### RECORDS FOR PROCESSING
=== Begin Enclosure ===

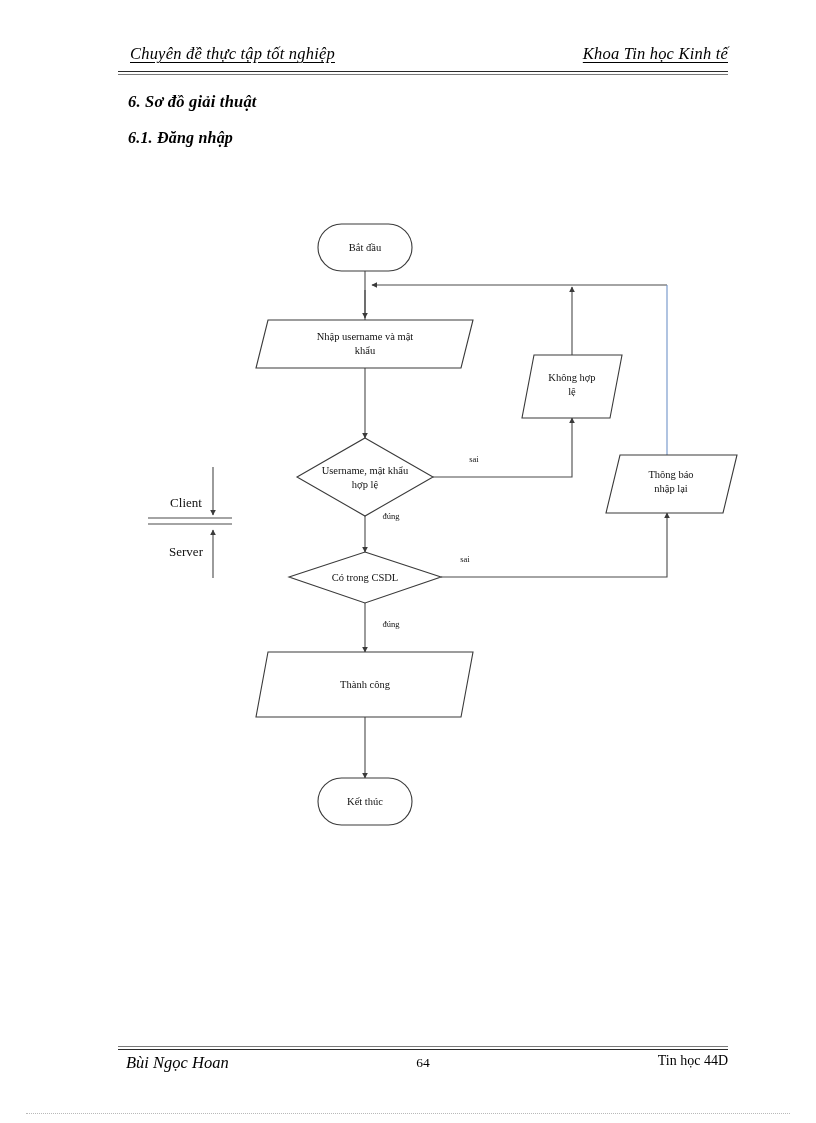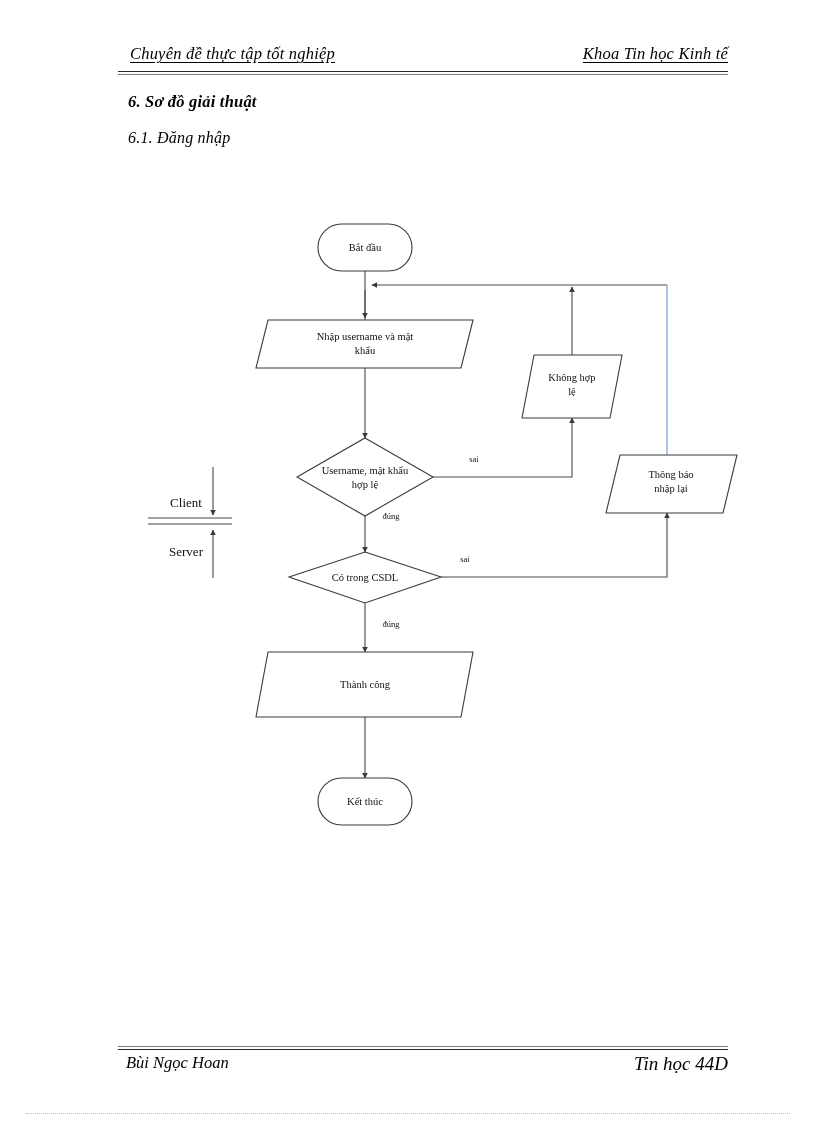--- a/index.html
+++ b/index.html
@@ -85,20 +85,21 @@
     text-align: right;
   }
   .sub-title {
     position: absolute;
     left: 128px;
     top: 129px;
     font-style: italic;
     font-size: 16px;
     letter-spacing: 0.2px;
     white-space: nowrap;
+    font-weight: bold;
   }
 
   
   .flow-wrap {
     position: absolute;
     left: 0px;
     top: 190px;
     width: 816px;
     height: 670px;
   }
@@ -181,22 +182,21 @@
     top: 2px;
     width: 610px;
     text-align: center;
     font-size: 13.5px;
     white-space: nowrap;
   }
   .doc-footer .ftr-right {
     position: absolute;
     right: 0;
     top: 0;
-    font-style: italic;
-    font-size: 19px;
+    font-size: 14px;
     white-space: nowrap;
     text-align: center;
   }
   .page-edge {
     position: absolute;
     left: 26px;
     top: 1113px;
     width: 764px;
     height: 0;
     border-top: 1px dotted #b9b9b9;
@@ -327,18 +327,19 @@
         <text class="node-label" x="365" y="615">Kết thúc</text>
       </g>
 
     </svg>
   </div>
 
   <div class="ftr-rule"></div>
   <div class="ftr-rule2"></div>
   <div class="doc-footer">
     <div class="ftr-left">Bùi Ngọc Hoan</div>
+    <div class="ftr-center">64</div>
     <div class="ftr-right">Tin học 44D</div>
   </div>
 
   <div class="page-edge"></div>
 
 </div>
 
 </body></html>

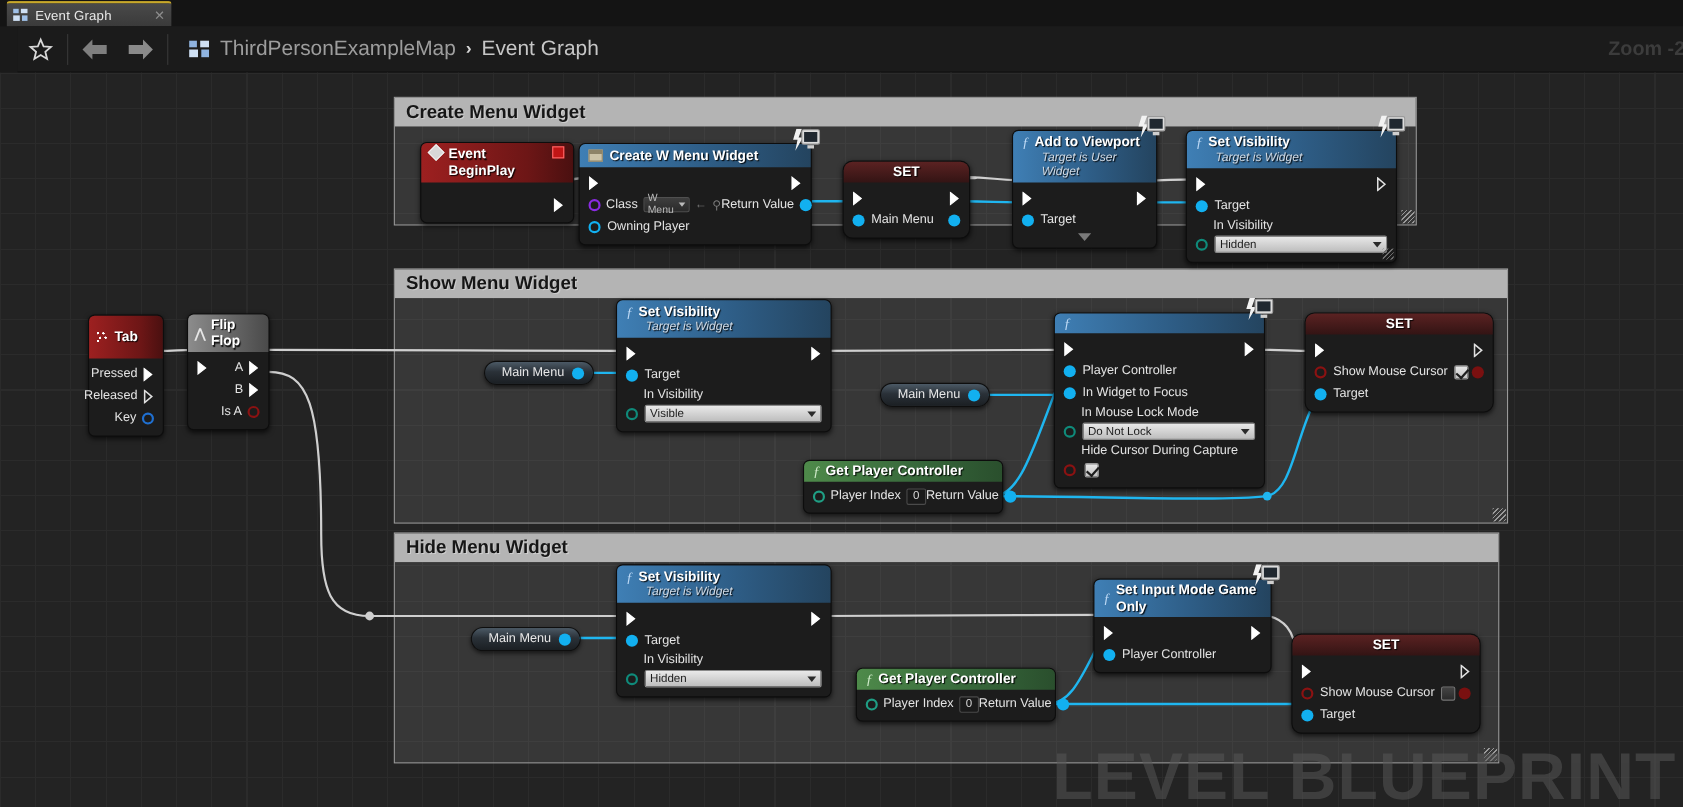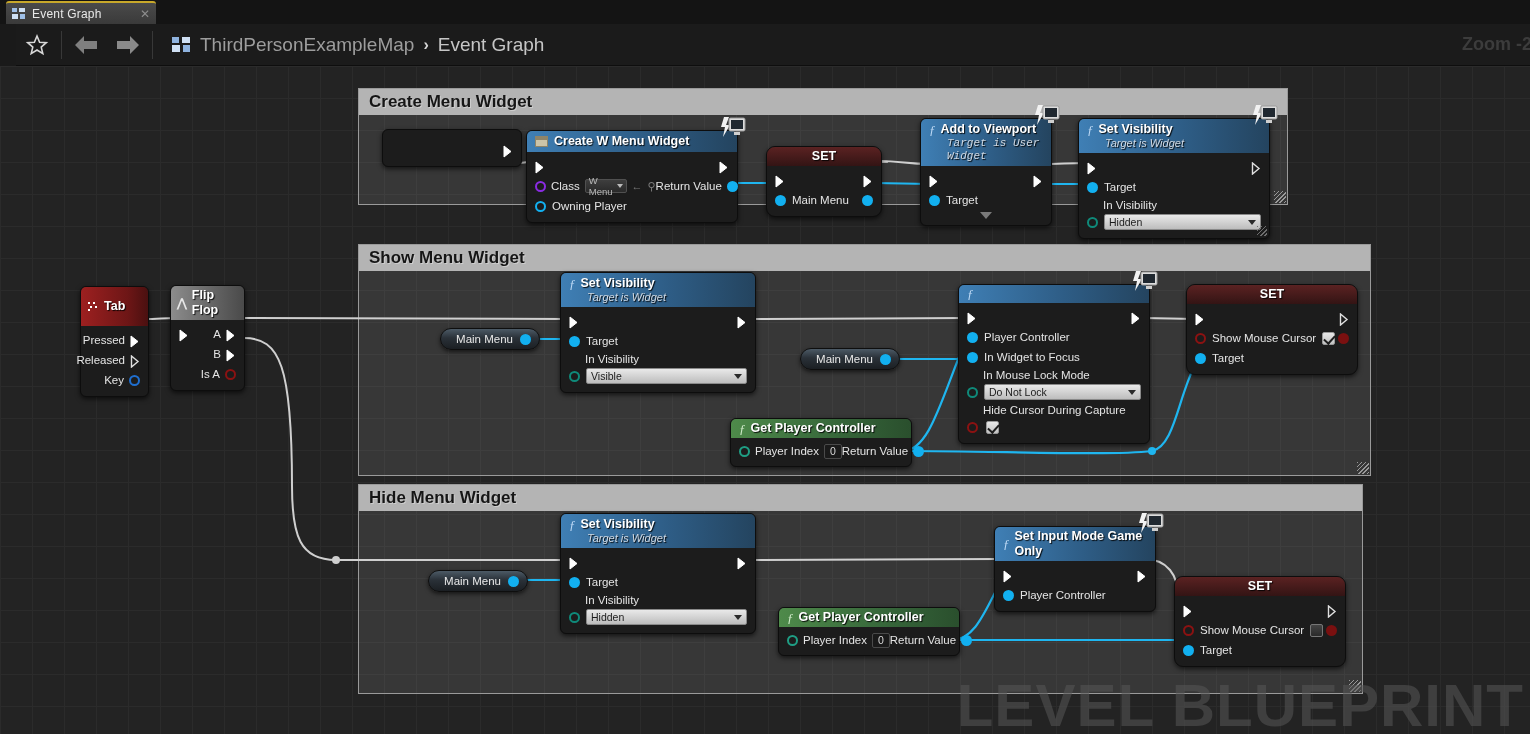--- a/index.html
+++ b/index.html
@@ -284,20 +284,25 @@
       <path d="M748,494 C860,494 920,493 1002,493" stroke="#cfcfcf" stroke-width="2" fill="none"></path>
 
       <path d="M952,574 C975,574 985,545 1002,513" stroke="#1fb6f0" stroke-width="2.2" fill="none"></path>
 
       <path d="M952,574 C1060,574 1140,574 1178,574" stroke="#1fb6f0" stroke-width="2.2" fill="none"></path>
 
       <path d="M1144,493 C1168,493 1178,510 1178,530 C1178,545 1180,552 1184,553" stroke="#cfcfcf" stroke-width="2" fill="none"></path>
     </svg>
 
     <div class="node" style="left:382px; top:63px; width:140px;">
+      <div class="hdr hdr-event">
+        <span class="ev-ico"></span>
+        <span class="ttl">Event BeginPlay</span>
+        <span class="hdr-right-sq"></span>
+      </div>
       <div class="node-body" style="height:36px;">
         <div class="row split" style="justify-content:flex-end; padding-top:10px;">
           <span class="pin-exec filled">
             <svg width="10" height="13" viewBox="0 0 10 13">
                 <path d="M1 1 L8 6.5 L1 12 Z"></path>
               </svg>
           </span>
         </div>
       </div>
     </div>
@@ -385,21 +390,21 @@
           <rect x="9" y="1" width="16" height="13" rx="1.5" fill="#dcdcdc" stroke="#9a9a9a"></rect>
           <rect x="11" y="3" width="12" height="9" fill="#202830"></rect>
           <rect x="14" y="15" width="6" height="3" fill="#cfcfcf"></rect>
         </svg>
       </div>
       <div class="hdr hdr-func" style="flex-direction:column; align-items:flex-start;">
         <span style="display:flex;align-items:center;">
           <span class="fn-ico">ƒ</span>
           <span class="ttl">Add to Viewport</span>
         </span>
-        <span class="sub" style="padding-left:18px;font-family:Liberation Mono, monospace;">Target is User Widget</span>
+        <span class="sub" style="padding-left:18px;">Target is User Widget</span>
       </div>
       <div class="node-body">
         <div class="row split">
           <span class="pin-exec filled">
             <svg width="10" height="13" viewBox="0 0 10 13">
                 <path d="M1 1 L8 6.5 L1 12 Z"></path>
               </svg>
           </span>
           <span class="pin-exec filled">
             <svg width="10" height="13" viewBox="0 0 10 13">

=== End Enclosure ===

### EXERCISE DESCRIPTION
Reproduce exactly the lines of the entries above from the first through the line with "font-size: 13.5px;", both included; pictures should not be reproduced.

### OUTPUT OF THE TASK
--- a/index.html
+++ b/index.html
@@ -85,20 +85,21 @@
     text-align: right;
   }
   .sub-title {
     position: absolute;
     left: 128px;
     top: 129px;
     font-style: italic;
     font-size: 16px;
     letter-spacing: 0.2px;
     white-space: nowrap;
+    font-weight: bold;
   }
 
   
   .flow-wrap {
     position: absolute;
     left: 0px;
     top: 190px;
     width: 816px;
     height: 670px;
   }
@@ -181,22 +182,21 @@
     top: 2px;
     width: 610px;
     text-align: center;
     font-size: 13.5px;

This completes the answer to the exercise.